Quel âge a-t-elle au moment de l’Annonciation ? Quinze ? Seize ans ? Un ange – excusez du peu – l’informe qu’elle portera le Fils de Dieu sans connaître d’homme. Comment aurait-elle pu tout comprendre ? Mais quand Élisabeth lui dit : “Comment m’est-il donné que la mère de mon Seigneur vienne jusqu’à moi ?”, quand Marie réalise qu’Élisabeth “sait”, elle est libérée de ces doutes et elle peut laisser jaillir le Magnificat.”

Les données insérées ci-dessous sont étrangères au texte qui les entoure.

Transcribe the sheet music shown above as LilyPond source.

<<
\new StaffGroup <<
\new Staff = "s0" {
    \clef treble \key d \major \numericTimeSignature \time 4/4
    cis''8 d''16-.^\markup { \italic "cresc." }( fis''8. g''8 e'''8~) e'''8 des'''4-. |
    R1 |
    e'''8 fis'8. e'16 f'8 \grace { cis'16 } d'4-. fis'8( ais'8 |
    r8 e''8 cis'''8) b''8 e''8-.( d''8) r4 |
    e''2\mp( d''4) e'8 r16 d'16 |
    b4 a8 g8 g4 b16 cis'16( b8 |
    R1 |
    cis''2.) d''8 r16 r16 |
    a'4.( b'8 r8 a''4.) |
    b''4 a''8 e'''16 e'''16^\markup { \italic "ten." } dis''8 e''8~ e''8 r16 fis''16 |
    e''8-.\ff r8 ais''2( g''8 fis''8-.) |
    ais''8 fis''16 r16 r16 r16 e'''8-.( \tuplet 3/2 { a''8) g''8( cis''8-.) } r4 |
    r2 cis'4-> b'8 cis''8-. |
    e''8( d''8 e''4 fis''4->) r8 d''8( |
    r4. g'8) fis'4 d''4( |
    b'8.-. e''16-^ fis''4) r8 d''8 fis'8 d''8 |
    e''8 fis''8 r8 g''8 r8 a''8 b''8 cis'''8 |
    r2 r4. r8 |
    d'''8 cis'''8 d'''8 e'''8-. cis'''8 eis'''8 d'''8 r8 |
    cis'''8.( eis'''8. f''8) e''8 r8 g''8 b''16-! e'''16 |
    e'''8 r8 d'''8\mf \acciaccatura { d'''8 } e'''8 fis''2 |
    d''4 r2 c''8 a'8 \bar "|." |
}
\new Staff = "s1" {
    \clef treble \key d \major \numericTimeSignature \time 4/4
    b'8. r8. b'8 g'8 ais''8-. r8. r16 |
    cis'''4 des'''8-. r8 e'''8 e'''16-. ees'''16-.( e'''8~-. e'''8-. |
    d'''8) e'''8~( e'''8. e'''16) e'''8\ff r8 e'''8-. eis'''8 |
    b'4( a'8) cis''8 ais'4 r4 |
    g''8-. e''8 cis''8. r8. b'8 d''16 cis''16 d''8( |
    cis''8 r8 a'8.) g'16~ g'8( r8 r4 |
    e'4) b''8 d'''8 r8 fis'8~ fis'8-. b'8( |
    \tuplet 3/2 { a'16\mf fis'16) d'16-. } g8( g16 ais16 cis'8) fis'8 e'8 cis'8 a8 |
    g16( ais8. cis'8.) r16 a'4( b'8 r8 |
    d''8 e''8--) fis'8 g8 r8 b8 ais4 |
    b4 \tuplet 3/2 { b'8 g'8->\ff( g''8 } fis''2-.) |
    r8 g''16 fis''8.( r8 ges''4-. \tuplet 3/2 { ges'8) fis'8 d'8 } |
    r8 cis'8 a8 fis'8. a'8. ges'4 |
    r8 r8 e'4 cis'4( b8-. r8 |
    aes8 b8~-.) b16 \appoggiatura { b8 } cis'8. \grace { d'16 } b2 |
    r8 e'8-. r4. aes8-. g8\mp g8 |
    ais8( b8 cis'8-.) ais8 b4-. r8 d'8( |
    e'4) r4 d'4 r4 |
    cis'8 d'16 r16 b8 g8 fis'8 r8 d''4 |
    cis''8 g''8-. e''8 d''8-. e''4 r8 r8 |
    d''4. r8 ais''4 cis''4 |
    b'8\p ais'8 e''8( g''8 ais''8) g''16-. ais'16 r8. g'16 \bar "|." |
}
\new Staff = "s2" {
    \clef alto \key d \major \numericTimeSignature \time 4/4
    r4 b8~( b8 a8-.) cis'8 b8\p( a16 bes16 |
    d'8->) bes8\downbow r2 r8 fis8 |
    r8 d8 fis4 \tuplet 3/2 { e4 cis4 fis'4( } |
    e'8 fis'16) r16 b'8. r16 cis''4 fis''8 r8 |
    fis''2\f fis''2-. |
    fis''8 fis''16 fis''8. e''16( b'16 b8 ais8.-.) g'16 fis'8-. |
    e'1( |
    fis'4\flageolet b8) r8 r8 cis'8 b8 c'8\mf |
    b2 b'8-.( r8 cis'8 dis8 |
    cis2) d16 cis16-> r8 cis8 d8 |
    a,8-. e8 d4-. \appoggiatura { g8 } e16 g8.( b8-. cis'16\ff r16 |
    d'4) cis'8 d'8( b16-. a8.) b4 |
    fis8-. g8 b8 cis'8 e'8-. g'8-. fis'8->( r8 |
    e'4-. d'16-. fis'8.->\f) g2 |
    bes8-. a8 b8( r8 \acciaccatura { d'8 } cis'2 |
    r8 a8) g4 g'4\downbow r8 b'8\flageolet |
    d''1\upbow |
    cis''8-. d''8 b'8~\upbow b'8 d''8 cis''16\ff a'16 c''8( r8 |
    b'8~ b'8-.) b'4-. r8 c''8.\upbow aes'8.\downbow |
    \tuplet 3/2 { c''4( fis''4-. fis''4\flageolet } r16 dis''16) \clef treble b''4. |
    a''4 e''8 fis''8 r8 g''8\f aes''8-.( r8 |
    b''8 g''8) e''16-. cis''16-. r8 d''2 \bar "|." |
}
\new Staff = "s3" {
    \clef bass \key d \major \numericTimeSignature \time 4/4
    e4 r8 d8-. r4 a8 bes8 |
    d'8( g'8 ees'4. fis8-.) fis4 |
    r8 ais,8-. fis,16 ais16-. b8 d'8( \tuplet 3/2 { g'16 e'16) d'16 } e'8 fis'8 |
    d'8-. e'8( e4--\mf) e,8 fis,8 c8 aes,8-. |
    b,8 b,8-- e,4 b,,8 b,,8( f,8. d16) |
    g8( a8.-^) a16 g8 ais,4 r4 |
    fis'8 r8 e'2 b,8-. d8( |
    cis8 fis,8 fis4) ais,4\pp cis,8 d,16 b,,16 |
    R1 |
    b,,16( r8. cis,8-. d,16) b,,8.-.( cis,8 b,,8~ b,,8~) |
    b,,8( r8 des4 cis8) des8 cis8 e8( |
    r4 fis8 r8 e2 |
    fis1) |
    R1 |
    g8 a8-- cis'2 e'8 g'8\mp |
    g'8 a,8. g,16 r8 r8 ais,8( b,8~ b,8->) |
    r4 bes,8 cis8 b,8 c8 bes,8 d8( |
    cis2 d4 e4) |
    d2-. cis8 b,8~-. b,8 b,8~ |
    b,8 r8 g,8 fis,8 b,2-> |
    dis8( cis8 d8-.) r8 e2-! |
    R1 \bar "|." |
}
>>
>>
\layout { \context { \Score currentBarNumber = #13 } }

“C’est ici, à la Visitation, poursuit frère Rafael, que j’ai découvert cette Marie humaine, forte, traversée par le doute mais fidèle à la Parole de Dieu. Ce n’est pas sa perfection qui nous la rend exemplaire mais son humanité, sa foi qui, même traversée de questions, reste ferme dans la confiance. Pas une confiance passive, mais une confiance qui pousse Jésus à faire son premier miracle à Cana. C’est ce visage que l’Église propose à la 4e station du chemin de croix. C’est le négatif de la Visitation : Marie rencontre son fils qui va vers la mort, elle ne le retient pas, elle l’accompagne en silence, le cœur transpercé par les questions et la peine, mais la foi intacte pour le “porter” jusqu’au bout”.